**Problem description**
Render every line of source text in the records below as a JSON list of strings, one string per line, omitting blank lines and leaving the pictures out.

**Data to use**
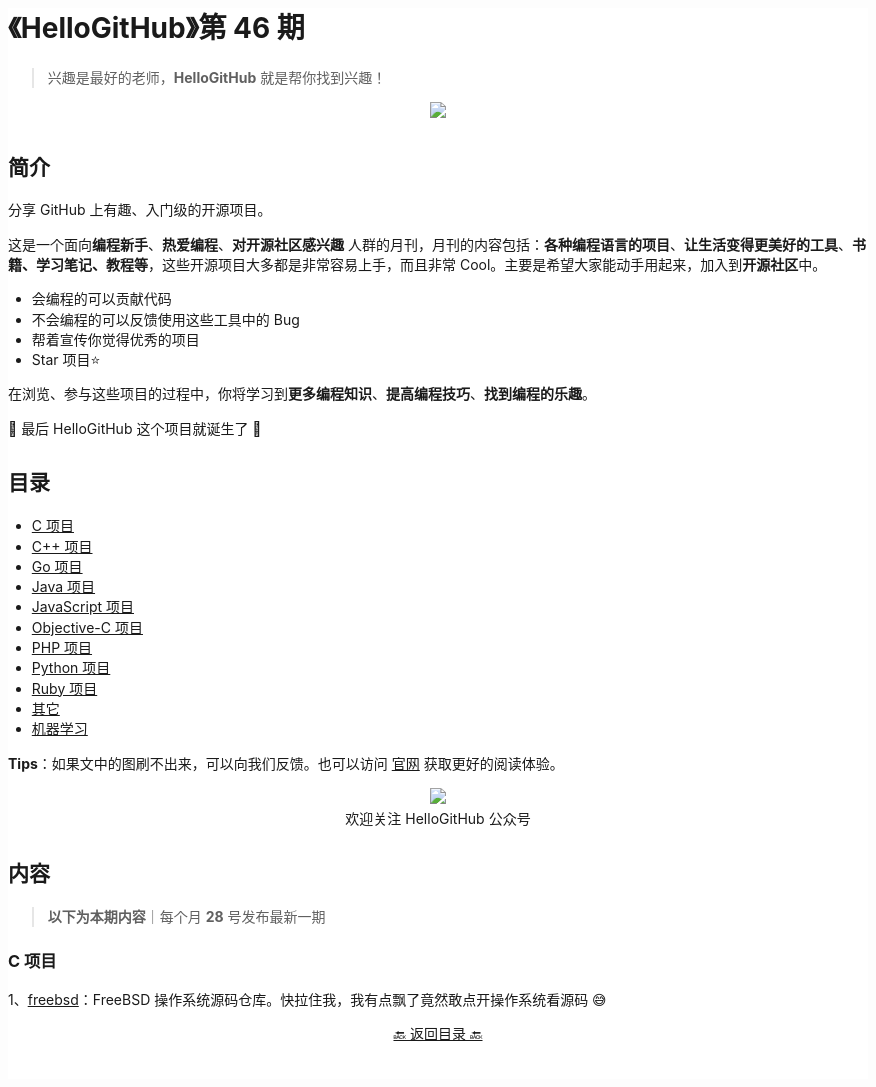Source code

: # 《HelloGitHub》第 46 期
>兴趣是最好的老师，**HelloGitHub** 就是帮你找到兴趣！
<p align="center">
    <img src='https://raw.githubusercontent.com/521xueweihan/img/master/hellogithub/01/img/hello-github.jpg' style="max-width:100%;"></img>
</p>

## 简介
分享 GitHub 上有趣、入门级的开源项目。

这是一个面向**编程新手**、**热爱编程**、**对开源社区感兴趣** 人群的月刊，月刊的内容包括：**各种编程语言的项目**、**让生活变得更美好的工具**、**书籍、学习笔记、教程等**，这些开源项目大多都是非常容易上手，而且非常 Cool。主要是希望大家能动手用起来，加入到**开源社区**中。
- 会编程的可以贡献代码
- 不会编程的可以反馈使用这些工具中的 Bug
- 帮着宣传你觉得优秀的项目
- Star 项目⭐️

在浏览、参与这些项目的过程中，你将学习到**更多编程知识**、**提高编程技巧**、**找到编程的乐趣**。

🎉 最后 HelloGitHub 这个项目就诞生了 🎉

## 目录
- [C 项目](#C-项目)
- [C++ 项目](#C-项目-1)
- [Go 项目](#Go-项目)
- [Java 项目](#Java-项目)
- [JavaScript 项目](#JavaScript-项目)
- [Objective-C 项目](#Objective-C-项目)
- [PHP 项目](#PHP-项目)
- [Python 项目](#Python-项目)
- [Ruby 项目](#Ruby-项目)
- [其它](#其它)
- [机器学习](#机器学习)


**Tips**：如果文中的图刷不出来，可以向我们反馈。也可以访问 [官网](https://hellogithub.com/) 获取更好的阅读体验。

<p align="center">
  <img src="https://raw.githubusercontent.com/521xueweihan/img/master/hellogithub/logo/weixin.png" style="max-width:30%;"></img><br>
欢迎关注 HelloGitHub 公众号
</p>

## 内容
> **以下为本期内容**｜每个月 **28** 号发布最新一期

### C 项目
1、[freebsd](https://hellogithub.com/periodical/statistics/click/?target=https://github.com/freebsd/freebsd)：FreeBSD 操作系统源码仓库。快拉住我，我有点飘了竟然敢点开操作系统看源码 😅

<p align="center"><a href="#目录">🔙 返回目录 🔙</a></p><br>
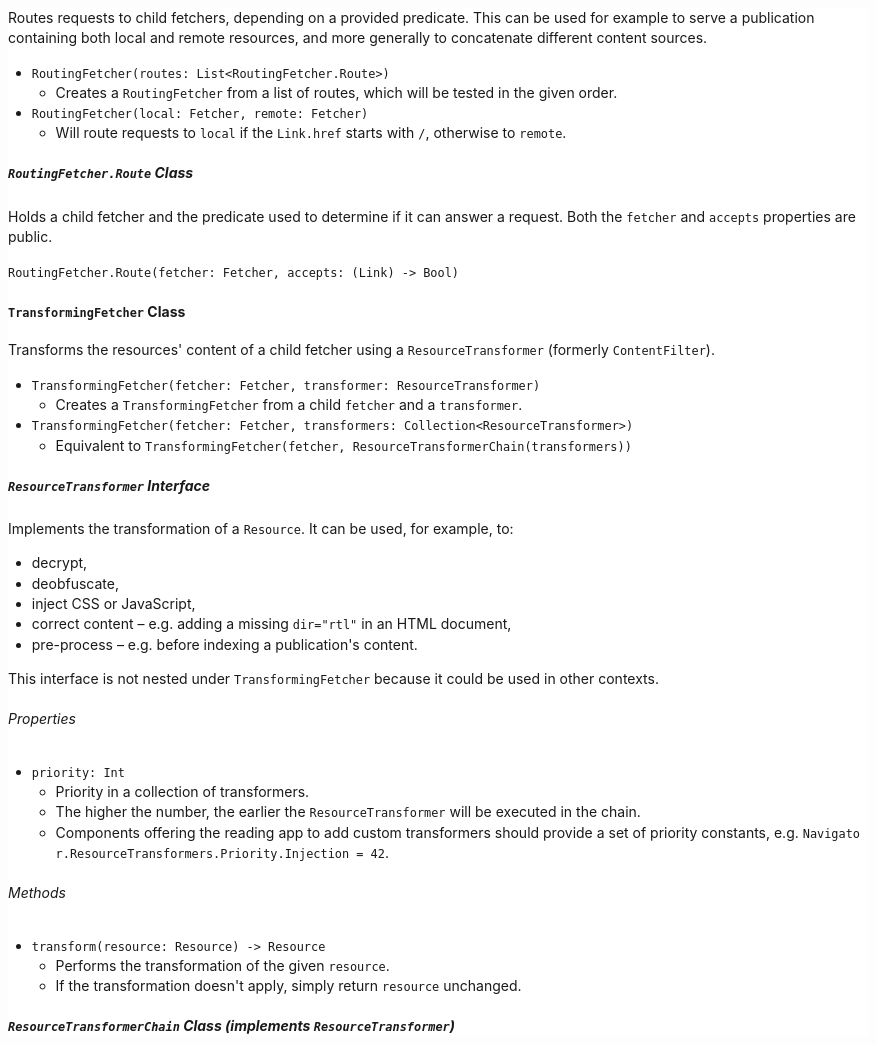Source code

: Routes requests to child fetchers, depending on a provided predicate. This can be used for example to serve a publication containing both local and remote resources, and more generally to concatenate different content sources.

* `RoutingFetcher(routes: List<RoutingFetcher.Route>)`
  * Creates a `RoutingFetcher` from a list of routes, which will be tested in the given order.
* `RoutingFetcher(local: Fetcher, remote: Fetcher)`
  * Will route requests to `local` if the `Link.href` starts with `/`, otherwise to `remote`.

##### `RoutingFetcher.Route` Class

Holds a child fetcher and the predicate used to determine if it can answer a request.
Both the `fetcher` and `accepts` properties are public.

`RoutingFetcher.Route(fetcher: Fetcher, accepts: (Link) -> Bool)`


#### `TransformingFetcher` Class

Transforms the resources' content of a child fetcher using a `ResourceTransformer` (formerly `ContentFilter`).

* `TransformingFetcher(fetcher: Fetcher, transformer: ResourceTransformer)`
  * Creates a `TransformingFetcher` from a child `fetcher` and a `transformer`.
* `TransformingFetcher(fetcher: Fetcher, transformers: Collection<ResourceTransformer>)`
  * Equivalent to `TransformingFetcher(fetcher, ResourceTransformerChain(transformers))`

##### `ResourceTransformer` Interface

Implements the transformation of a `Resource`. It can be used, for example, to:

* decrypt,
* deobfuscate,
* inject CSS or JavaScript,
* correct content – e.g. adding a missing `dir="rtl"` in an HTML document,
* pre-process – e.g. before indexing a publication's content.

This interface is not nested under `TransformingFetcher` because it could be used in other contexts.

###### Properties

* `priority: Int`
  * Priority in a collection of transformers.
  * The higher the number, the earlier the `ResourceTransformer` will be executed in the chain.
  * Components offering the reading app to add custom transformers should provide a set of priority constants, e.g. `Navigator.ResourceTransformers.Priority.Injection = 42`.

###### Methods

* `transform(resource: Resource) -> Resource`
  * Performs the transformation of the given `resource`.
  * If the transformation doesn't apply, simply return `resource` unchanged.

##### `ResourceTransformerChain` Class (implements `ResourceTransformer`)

**Response area**
[
  "Source code",
  ": # 《HelloGitHub》第 46 期",
  ">兴趣是最好的老师，**HelloGitHub** 就是帮你找到兴趣！",
  "<p align=\"center\">",
  "    <img src='https://raw.githubusercontent.com/521xueweihan/img/master/hellogithub/01/img/hello-github.jpg' style=\"max-width:100%;\"></img>",
  "</p>",
  "## 简介",
  "分享 GitHub 上有趣、入门级的开源项目。",
  "这是一个面向**编程新手**、**热爱编程**、**对开源社区感兴趣** 人群的月刊，月刊的内容包括：**各种编程语言的项目**、**让生活变得更美好的工具**、**书籍、学习笔记、教程等**，这些开源项目大多都是非常容易上手，而且非常 Cool。主要是希望大家能动手用起来，加入到**开源社区**中。",
  "- 会编程的可以贡献代码",
  "- 不会编程的可以反馈使用这些工具中的 Bug",
  "- 帮着宣传你觉得优秀的项目",
  "- Star 项目⭐️",
  "在浏览、参与这些项目的过程中，你将学习到**更多编程知识**、**提高编程技巧**、**找到编程的乐趣**。",
  "🎉 最后 HelloGitHub 这个项目就诞生了 🎉",
  "## 目录",
  "- [C 项目](#C-项目)",
  "- [C++ 项目](#C-项目-1)",
  "- [Go 项目](#Go-项目)",
  "- [Java 项目](#Java-项目)",
  "- [JavaScript 项目](#JavaScript-项目)",
  "- [Objective-C 项目](#Objective-C-项目)",
  "- [PHP 项目](#PHP-项目)",
  "- [Python 项目](#Python-项目)",
  "- [Ruby 项目](#Ruby-项目)",
  "- [其它](#其它)",
  "- [机器学习](#机器学习)",
  "**Tips**：如果文中的图刷不出来，可以向我们反馈。也可以访问 [官网](https://hellogithub.com/) 获取更好的阅读体验。",
  "<p align=\"center\">",
  "  <img src=\"https://raw.githubusercontent.com/521xueweihan/img/master/hellogithub/logo/weixin.png\" style=\"max-width:30%;\"></img><br>",
  "欢迎关注 HelloGitHub 公众号",
  "</p>",
  "## 内容",
  "> **以下为本期内容**｜每个月 **28** 号发布最新一期",
  "### C 项目",
  "1、[freebsd](https://hellogithub.com/periodical/statistics/click/?target=https://github.com/freebsd/freebsd)：FreeBSD 操作系统源码仓库。快拉住我，我有点飘了竟然敢点开操作系统看源码 😅",
  "<p align=\"center\"><a href=\"#目录\">🔙 返回目录 🔙</a></p><br>",
  "Source code",
  ": Routes requests to child fetchers, depending on a provided predicate. This can be used for example to serve a publication containing both local and remote resources, and more generally to concatenate different content sources.",
  "* `RoutingFetcher(routes: List<RoutingFetcher.Route>)`",
  "  * Creates a `RoutingFetcher` from a list of routes, which will be tested in the given order.",
  "* `RoutingFetcher(local: Fetcher, remote: Fetcher)`",
  "  * Will route requests to `local` if the `Link.href` starts with `/`, otherwise to `remote`.",
  "##### `RoutingFetcher.Route` Class",
  "Holds a child fetcher and the predicate used to determine if it can answer a request.",
  "Both the `fetcher` and `accepts` properties are public.",
  "`RoutingFetcher.Route(fetcher: Fetcher, accepts: (Link) -> Bool)`",
  "#### `TransformingFetcher` Class",
  "Transforms the resources' content of a child fetcher using a `ResourceTransformer` (formerly `ContentFilter`).",
  "* `TransformingFetcher(fetcher: Fetcher, transformer: ResourceTransformer)`",
  "  * Creates a `TransformingFetcher` from a child `fetcher` and a `transformer`.",
  "* `TransformingFetcher(fetcher: Fetcher, transformers: Collection<ResourceTransformer>)`",
  "  * Equivalent to `TransformingFetcher(fetcher, ResourceTransformerChain(transformers))`",
  "##### `ResourceTransformer` Interface",
  "Implements the transformation of a `Resource`. It can be used, for example, to:",
  "* decrypt,",
  "* deobfuscate,",
  "* inject CSS or JavaScript,",
  "* correct content – e.g. adding a missing `dir=\"rtl\"` in an HTML document,",
  "* pre-process – e.g. before indexing a publication's content.",
  "This interface is not nested under `TransformingFetcher` because it could be used in other contexts.",
  "###### Properties",
  "* `priority: Int`",
  "  * Priority in a collection of transformers.",
  "  * The higher the number, the earlier the `ResourceTransformer` will be executed in the chain.",
  "  * Components offering the reading app to add custom transformers should provide a set of priority constants, e.g. `Navigator.ResourceTransformers.Priority.Injection = 42`.",
  "###### Methods",
  "* `transform(resource: Resource) -> Resource`",
  "  * Performs the transformation of the given `resource`.",
  "  * If the transformation doesn't apply, simply return `resource` unchanged.",
  "##### `ResourceTransformerChain` Class (implements `ResourceTransformer`)"
]